The data center modularization movement is not limited to containers and there is some incredibly ingenious stuff happening in this space out there today outside of containers, but one can easily see the industrial benefits of mass producing such technology. This approach simply creates more value, reduces cost and complexity, makes technology cheaper and simplifies the whole. No longer are companies limited to working with the arcane forces of data center design and construction, many of these components are being pre-packaged, pre-manufactured and becoming more aggregated. Reducing the complexity of the past.
And why shouldn’t it? Data Centers live at the intersection of Information and Real Estate. They are more like machines than buildings but share common elements of both buildings and technology. All one has to do is look at it from a financial perspective to see how true this is. In terms of construction, the cost of data centers break down to the following simple format. Roughly 85% of the total costs to build the facility is made up of the components, labor, and technology to deal with the distribution or cooling of the electrical consumption.
Data Centers are mostly built out of sync with the pace of technology change.
From the perspective of the technology drivers behind this change is the fact that most existing data centers are not designed or instrumented to handle the demands of the changing technology requirements occurring within the data center today.
Data Center managers are being faced with increasingly varied redundancy and resiliency requirements within the footprints that they manage. They continue to support environments that heavily rely upon the infrastructure to provide robust reliability to ensure that key applications do not fail. But applications are changing. Increasingly there are applications that do not require the same level of infrastructure to be deployed because either the application is built in such a way that it is more geo-diverse or server-diverse.

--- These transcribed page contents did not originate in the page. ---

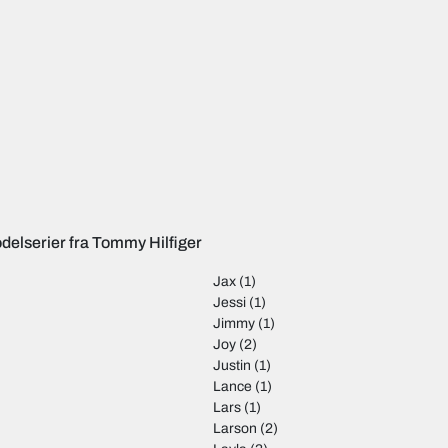
delserier fra Tommy Hilfiger
Jax
(1)
Jessi
(1)
Jimmy
(1)
Joy
(2)
Justin
(1)
Lance
(1)
Lars
(1)
Larson
(2)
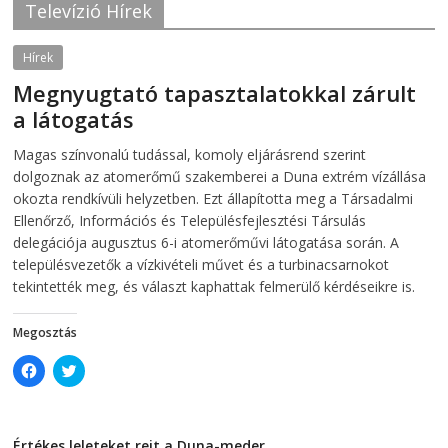
o
e
Televízió Hírek
o
r
k
(
(
O
O
p
Hírek
p
e
e
n
Megnyugtató tapasztalatokkal zárult
n
s
s
i
a látogatás
i
n
n
n
2026-08-07
telepaks
n
e
Magas színvonalú tudással, komoly eljárásrend szerint
e
w
w
w
dolgoznak az atomerőmű szakemberei a Duna extrém vízállása
w
i
i
n
okozta rendkívüli helyzetben. Ezt állapította meg a Társadalmi
n
d
Ellenőrző, Információs és Településfejlesztési Társulás
d
o
o
w
delegációja augusztus 6-i atomerőművi látogatása során. A
w
)
)
településvezetők a vízkivételi művet és a turbinacsarnokot
tekintették meg, és választ kaphattak felmerülő kérdéseikre is.
Megosztás
C
C
l
l
i
i
c
c
k
k
t
t
Értékes leleteket rejt a Duna-meder
o
o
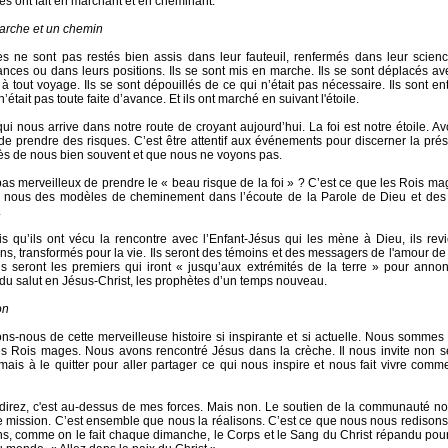
s ont fait en marchant et en cheminant.
rche et un chemin
 ne sont pas restés bien assis dans leur fauteuil, renfermés dans leur scienc
nces ou dans leurs positions. Ils se sont mis en marche. Ils se sont déplacés av
 à tout voyage. Ils se sont dépouillés de ce qui n’était pas nécessaire. Ils sont e
n’était pas toute faite d’avance. Et ils ont marché en suivant l'étoile.
ui nous arrive dans notre route de croyant aujourd’hui. La foi est notre étoile. Avoi
de prendre des risques. C’est être attentif aux événements pour discerner la pr
rès de nous bien souvent et que nous ne voyons pas.
as merveilleux de prendre le « beau risque de la foi » ? C’est ce que les Rois mages
r nous des modèles de cheminement dans l’écoute de la Parole de Dieu et des
.
is qu’ils ont vécu la rencontre avec l’Enfant-Jésus qui les mène à Dieu, ils rev
ns, transformés pour la vie. Ils seront des témoins et des messagers de l'amour de
Ils seront les premiers qui iront « jusqu’aux extrémités de la terre » pour ann
du salut en Jésus-Christ, les prophètes d’un temps nouveau.
on
ns-nous de cette merveilleuse histoire si inspirante et si actuelle. Nous sommes 
 Rois mages. Nous avons rencontré Jésus dans la crèche. Il nous invite non s
mais à le quitter pour aller partager ce qui nous inspire et nous fait vivre comm
irez, c'est au-dessus de mes forces. Mais non. Le soutien de la communauté no
e mission. C’est ensemble que nous la réalisons. C’est ce que nous nous redison
s, comme on le fait chaque dimanche, le Corps et le Sang du Christ répandu pou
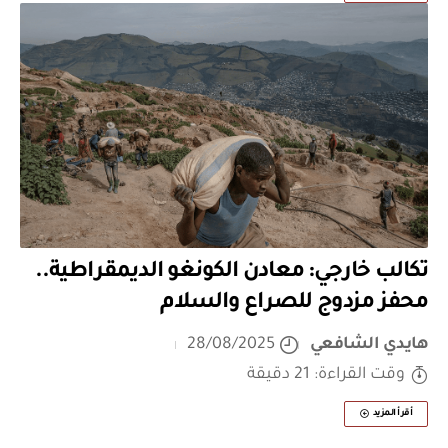
تكالب خارجي: معادن الكونغو الديمقراطية..
محفز مزدوج للصراع والسلام
هايدي الشافعي
28/08/2025
وقت القراءة: 21 دقيقة
أقرأ المزيد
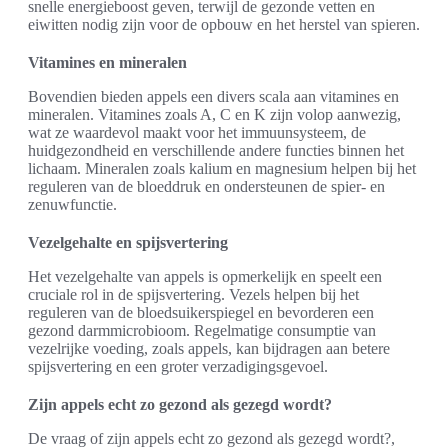
snelle energieboost geven, terwijl de gezonde vetten en
eiwitten nodig zijn voor de opbouw en het herstel van spieren.
Vitamines en mineralen
Bovendien bieden appels een divers scala aan vitamines en
mineralen. Vitamines zoals A, C en K zijn volop aanwezig,
wat ze waardevol maakt voor het immuunsysteem, de
huidgezondheid en verschillende andere functies binnen het
lichaam. Mineralen zoals kalium en magnesium helpen bij het
reguleren van de bloeddruk en ondersteunen de spier- en
zenuwfunctie.
Vezelgehalte en spijsvertering
Het vezelgehalte van appels is opmerkelijk en speelt een
cruciale rol in de spijsvertering. Vezels helpen bij het
reguleren van de bloedsuikerspiegel en bevorderen een
gezond darmmicrobioom. Regelmatige consumptie van
vezelrijke voeding, zoals appels, kan bijdragen aan betere
spijsvertering en een groter verzadigingsgevoel.
Zijn appels echt zo gezond als gezegd wordt?
De vraag of zijn appels echt zo gezond als gezegd wordt?,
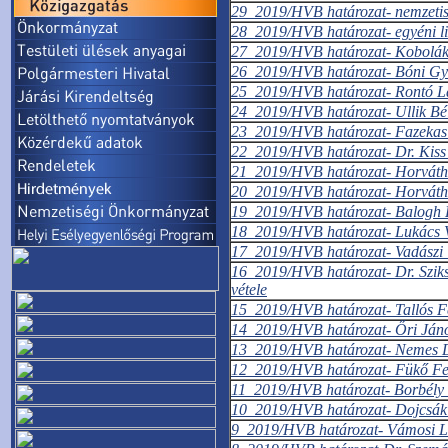
29_2019/HVB határozat- nemzetiség
28_2019/HVB határozat- egyéni lis
27_2019/HVB határozat- Kobolák Á
26_2019/HVB határozat- Bóni Györg
25_2019/HVB határozat- Rontó Lajo
24_2019/HVB határozat- Ullik Béla
23_2019/HVB határozat- Fazekas Pé
22_2019/HVB határozat- Dr. Kiss G
21_2019/HVB határozat- Horváth Zo
20_2019/HVB határozat- Horváth Sá
19_2019/HVB határozat- Balogh Fer
18_2019/HVB határozat- Lukács Vik
17_2019/HVB határozat- Vadászi Ti
16_2019/HVB határozat- Dr. Sziksz
vétele
15_2019/HVB határozat- Tallós Fer
14_2019/HVB határozat- Őri János 
13_2019/HVB határozat- Nemes Dez
12_2019/HVB határozat- Fükő Fere
11_2019/HVB határozat- Borbély Ba
10_2019/HVB határozat- Dojcsák B
9_2019/HVB határozat- Vámosi Lás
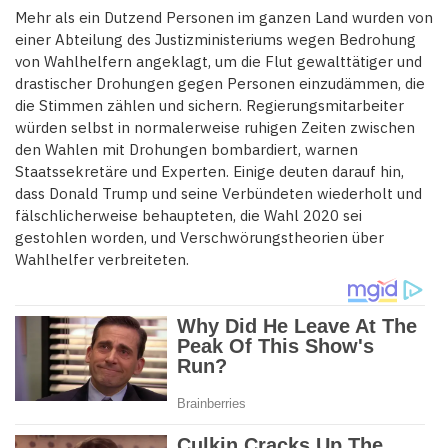
Mehr als ein Dutzend Personen im ganzen Land wurden von
einer Abteilung des Justizministeriums wegen Bedrohung
von Wahlhelfern angeklagt, um die Flut gewalttätiger und
drastischer Drohungen gegen Personen einzudämmen, die
die Stimmen zählen und sichern. Regierungsmitarbeiter
würden selbst in normalerweise ruhigen Zeiten zwischen
den Wahlen mit Drohungen bombardiert, warnen
Staatssekretäre und Experten. Einige deuten darauf hin,
dass Donald Trump und seine Verbündeten wiederholt und
fälschlicherweise behaupteten, die Wahl 2020 sei
gestohlen worden, und Verschwörungstheorien über
Wahlhelfer verbreiteten.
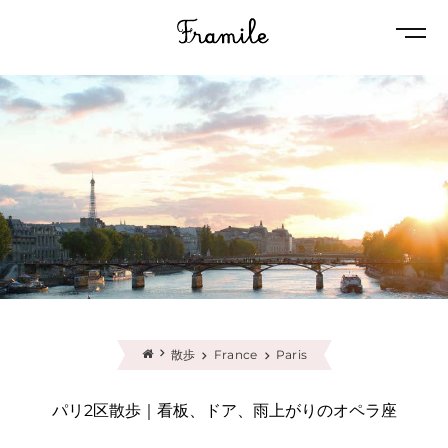
Naviga
散歩
France
Paris
パリ2区散歩｜看板、ドア、雨上がりのオペラ座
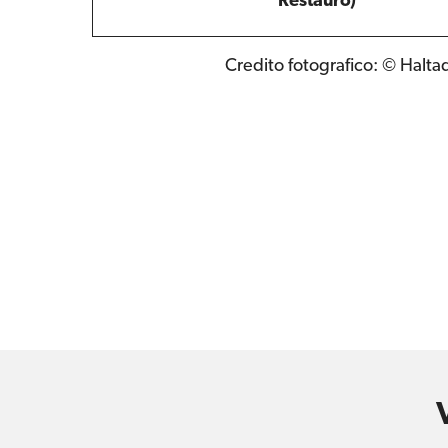
Restauro)
Credito fotografico: © Haltad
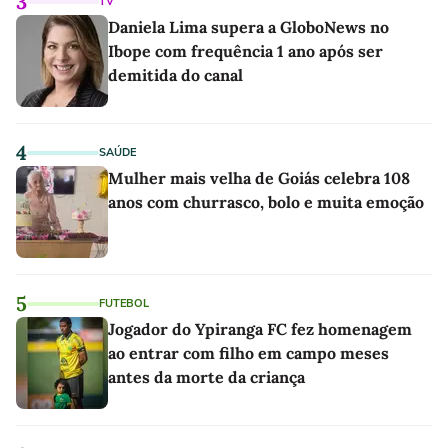
3
TV
Daniela Lima supera a GloboNews no
Ibope com frequência 1 ano após ser
demitida do canal
4
SAÚDE
Mulher mais velha de Goiás celebra 108
anos com churrasco, bolo e muita emoção
5
FUTEBOL
Jogador do Ypiranga FC fez homenagem
ao entrar com filho em campo meses
antes da morte da criança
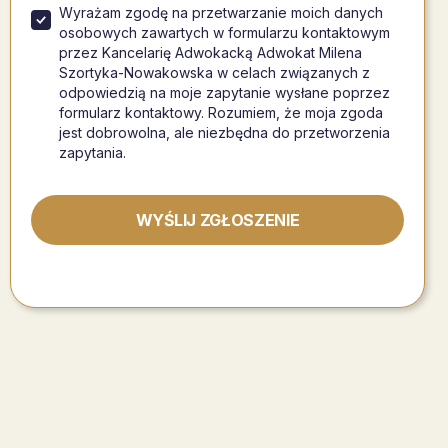
Wyrażam zgodę na przetwarzanie moich danych
osobowych zawartych w formularzu kontaktowym
przez Kancelarię Adwokacką Adwokat Milena
Szortyka-Nowakowska w celach związanych z
odpowiedzią na moje zapytanie wysłane poprzez
formularz kontaktowy. Rozumiem, że moja zgoda
jest dobrowolna, ale niezbędna do przetworzenia
zapytania.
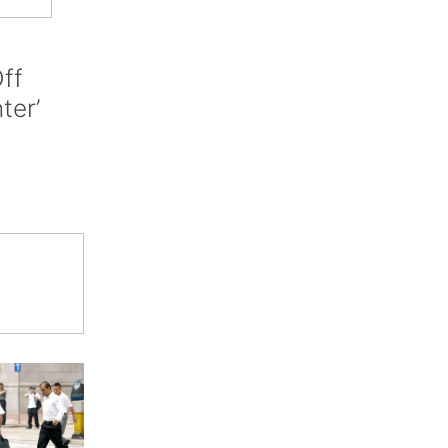
ff
nter’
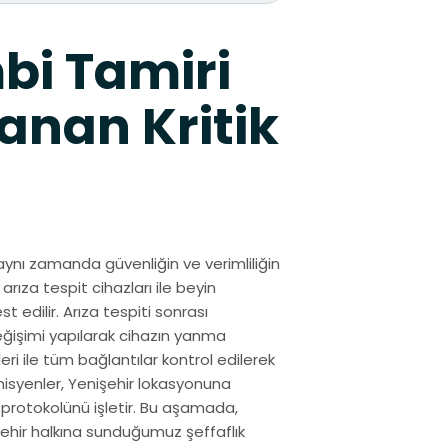
bi Tamiri
anan Kritik
aynı zamanda güvenliğin ve verimliliğin
arıza tespit cihazları ile beyin
 edilir. Arıza tespiti sonrası
eğişimi yapılarak cihazın yanma
ri ile tüm bağlantılar kontrol edilerek
nisyenler, Yenişehir lokasyonuna
 protokolünü işletir. Bu aşamada,
işehir halkına sunduğumuz şeffaflık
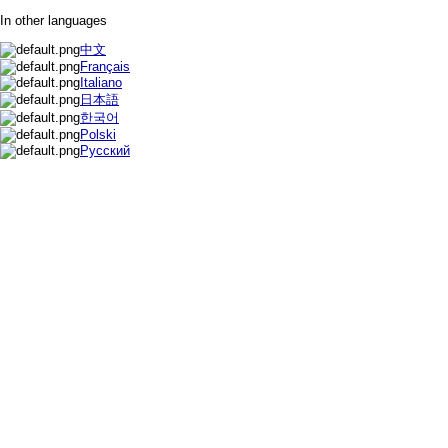
In other languages
中文
Français
Italiano
日本語
한국어
Polski
Русский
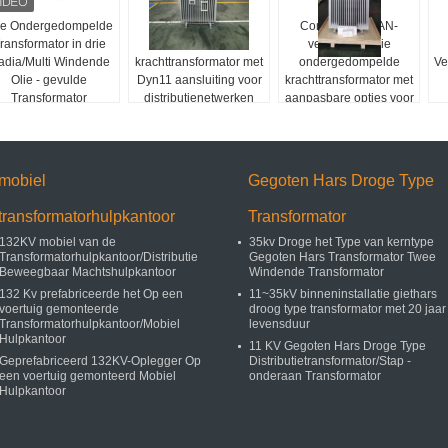
ie Ondergedompelde
200 kVA 33 kV olie
Compacte ONAN-
ransformator in drie
ondergedompelde
verkoelingsolie
tadia/Multi Windende
krachttransformator met
ondergedompelde
Ve
Olie - gevulde
Dyn11 aansluiting voor
krachttransformator met
Transformator
distributienetwerken
aanpasbare opties voor
betrouwbare
C
elektrische netwerken
mobiel
Gegoten Hars Droge Type
transformatorhulpkantoor
Transformator
132KV mobiel van de
35kv Droge het Type van kerntype
Transformatorhulpkantoor/Distributie
Gegoten Hars Transformator Twee
Beweegbaar Machtshulpkantoor
Windende Transformator
132 Kv prefabriceerde het Op een
11~35kV binneninstallatie giethars
voertuig gemonteerde
droog type transformator met 20 jaar
Transformatorhulpkantoor/Mobiel
levensduur
Hulpkantoor
11 KV Gegoten Hars Droge Type
Geprefabriceerd 132KV-Oplegger Op
Distributietransformator/Stap -
een voertuig gemonteerd Mobiel
onderaan Transformator
Hulpkantoor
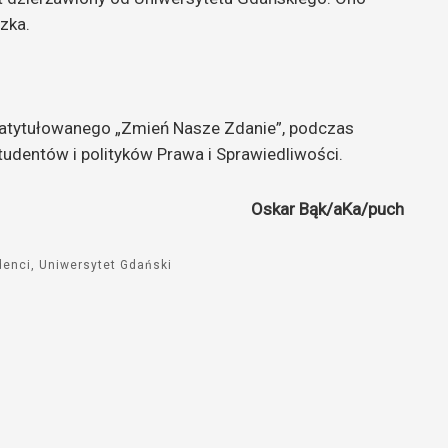
zka.
zatytułowanego „Zmień Nasze Zdanie”, podczas
udentów i polityków Prawa i Sprawiedliwości.
Oskar Bąk/aKa/puch
denci
Uniwersytet Gdański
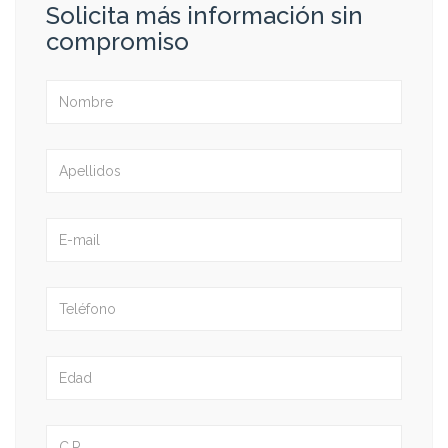
Solicita más información sin
compromiso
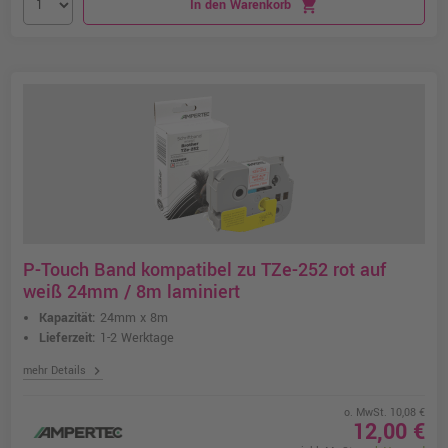
In den Warenkorb
shopping_cart
P-Touch Band kompatibel zu TZe-252 rot auf
weiß 24mm / 8m laminiert
Kapazität:
24mm x 8m
Lieferzeit:
1-2 Werktage
chevron_right
mehr Details
o. MwSt. 10,08 €
12,00 €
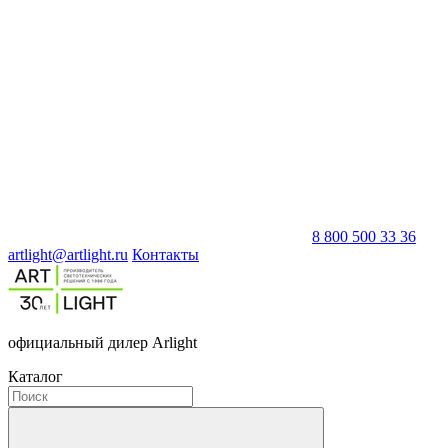
8 800 500 33 36
artlight@artlight.ru
Контакты
официальный дилер Arlight
Каталог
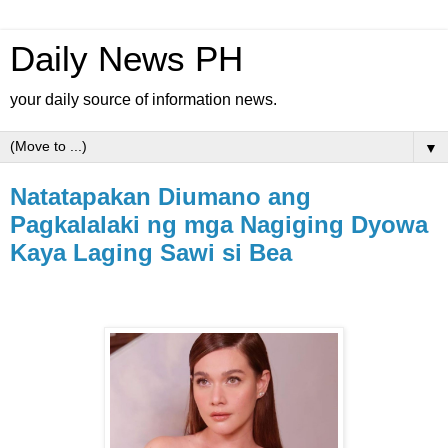
Daily News PH
your daily source of information news.
▼
Natatapakan Diumano ang
Pagkalalaki ng mga Nagiging Dyowa
Kaya Laging Sawi si Bea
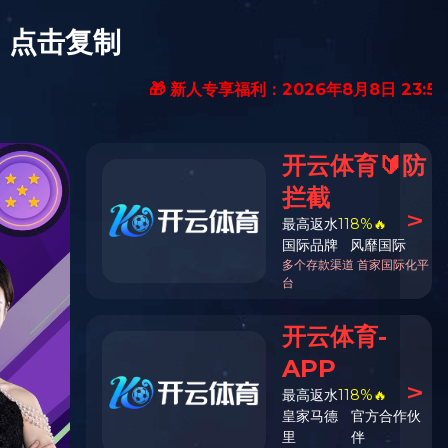
(全国招商热线)
案例展示
工程服务
新闻动态
联系我们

Perhaps the internal business units have deployed some test servers or lab / R&D environments that do not need this level of infrastructure. With the amount of RFPs out there demanding more diversity from software and application developers to solve the redundancy issue in software rather than large capital spend requirements on behalf of the enterprise, this is a trend likely to continue for some time. Regardless the reason the variability challenge that data center managers are facing are greater than ever before.
Mike brings up the problem that occurs as people build costly custom buildings.
From a business / finance perspective companies are faced with some interesting challenges as well. The first is that the global inventory for data center space (from a leasing or purchase perspective) is sparse at best. This is resulting from a glut of capacity after the dotcom era and the resulting land grab that occurred after 9/11 and the Finance industry chewing up much of the good inventory. Additive to this is the fact that there is a real reluctance to build these costly facilities speculatively. This is a combination of how the market was burned in the dotcom days, and the general lack of availability and access to large sums of capital. Both of these factors are driving data center space to be a tight resource.
In my opinion the biggest problem across every company I have encountered is that of capacity planning. Most organizations cannot accurately reflect how much data center capacity they will need in next year let alone 3 or 5 years from now. Its a challenge that I have invested a lot of time trying to solve and its just not that easy. But this lack of predictability exacerbates the problems for most companies. By the time they realize they are running out of capacity or need additional capacity it becomes a time to market problem. Given the inventory challenge I mentioned above this can position a company in a very uncomfortable place. Especially if you take the all-in industry average of building a traditional data center yourself in a timeline somewhere between 106 and 152 weeks.